§ **Your assignment**: Exact reproduction required: the lines below from the line with "- ZK runtime: currently" to the line with "For the initial", both ends included, and no others.

§ **Excerpted data**:
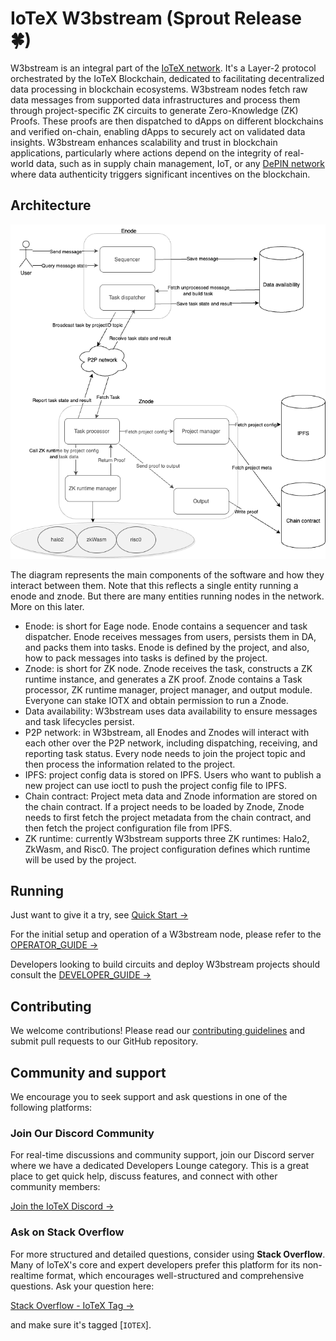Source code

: # IoTeX W3bstream (Sprout Release 🍀)

W3bstream is an integral part of the [IoTeX network](https://iotex.io). It's a Layer-2 protocol orchestrated by the IoTeX Blockchain, dedicated to facilitating decentralized data processing in blockchain ecosystems. W3bstream nodes fetch raw data messages from supported data infrastructures and process them through project-specific ZK circuits to generate Zero-Knowledge (ZK) Proofs. These proofs are then dispatched to dApps on different blockchains and verified on-chain, enabling dApps to securely act on validated data insights. W3bstream enhances scalability and trust in blockchain applications, particularly where actions depend on the integrity of real-world data, such as in supply chain management, IoT, or any [DePIN network](https://iotex.io/blog/what-are-decentralized-physical-infrastructure-networks-depin/) where data authenticity triggers significant incentives on the blockchain.

## Architecture

<p align="center">
  <img src="./docs/architecture.drawio.png"/>
</p>

The diagram represents the main components of the software and how they interact between them. Note that this reflects a single entity running a enode and znode. But there are many entities running nodes in the network. More on this later.

- Enode: is short for Eage node. Enode contains a sequencer and task dispatcher. Enode receives messages from users, persists them in DA, and packs them into tasks. Enode is defined by the project, and also, how to pack messages into tasks is defined by the project.
- Znode: is short for ZK node. Znode receives the task, constructs a ZK runtime instance, and generates a ZK proof. Znode contains a Task processor, ZK runtime manager, project manager, and output module. Everyone can stake IOTX and obtain permission to run a Znode.
- Data availability: W3bstream uses data availability to ensure messages and task lifecycles persist.
- P2P network: in W3bstream, all Enodes and Znodes will interact with each other over the P2P network, including dispatching, receiving, and reporting task status. Every node needs to join the project topic and then process the information related to the project.
- IPFS: project config data is stored on IPFS. Users who want to publish a new project can use ioctl to push the project config file to IPFS.
- Chain contract: Project meta data and Znode information are stored on the chain contract. If a project needs to be loaded by Znode, Znode needs to first fetch the project metadata from the chain contract, and then fetch the project configuration file from IPFS. 
- ZK runtime: currently W3bstream supports three ZK runtimes: Halo2, ZkWasm, and Risc0. The project configuration defines which runtime will be used by the project.


## Running

Just want to give it a try, see [Quick Start →](./QUICK_START.md)

For the initial setup and operation of a W3bstream node, please refer to the [OPERATOR_GUIDE →](./OPERATOR_GUIDE.md)

Developers looking to build circuits and deploy W3bstream projects should consult the [DEVELOPER_GUIDE →](./DEVELOPER_GUIDE.md)

## Contributing

We welcome contributions! Please read our [contributing guidelines](CONTRIBUTING.md) and submit pull requests to our GitHub repository.

## Community and support

We encourage you to seek support and ask questions in one of the following platforms:

### Join Our Discord Community

For real-time discussions and community support, join our Discord server where we have a dedicated
Developers Lounge category. This is a great place to get quick help, discuss features, and connect with other community members:

[Join the IoTeX Discord →](https://iotex.io/devdiscord)

### Ask on Stack Overflow

For more structured and detailed questions, consider using **Stack Overflow**. Many of IoTeX's core and expert developers prefer this platform for its non-realtime format, which encourages well-structured and comprehensive questions. Ask your question here:

[Stack Overflow - IoTeX Tag →](https://stackoverflow.com/questions/tagged/iotex)

and make sure it's tagged [`IOTEX`].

§ **Result below**:
- ZK runtime: currently W3bstream supports three ZK runtimes: Halo2, ZkWasm, and Risc0. The project configuration defines which runtime will be used by the project.


## Running

Just want to give it a try, see [Quick Start →](./QUICK_START.md)

For the initial setup and operation of a W3bstream node, please refer to the [OPERATOR_GUIDE →](./OPERATOR_GUIDE.md)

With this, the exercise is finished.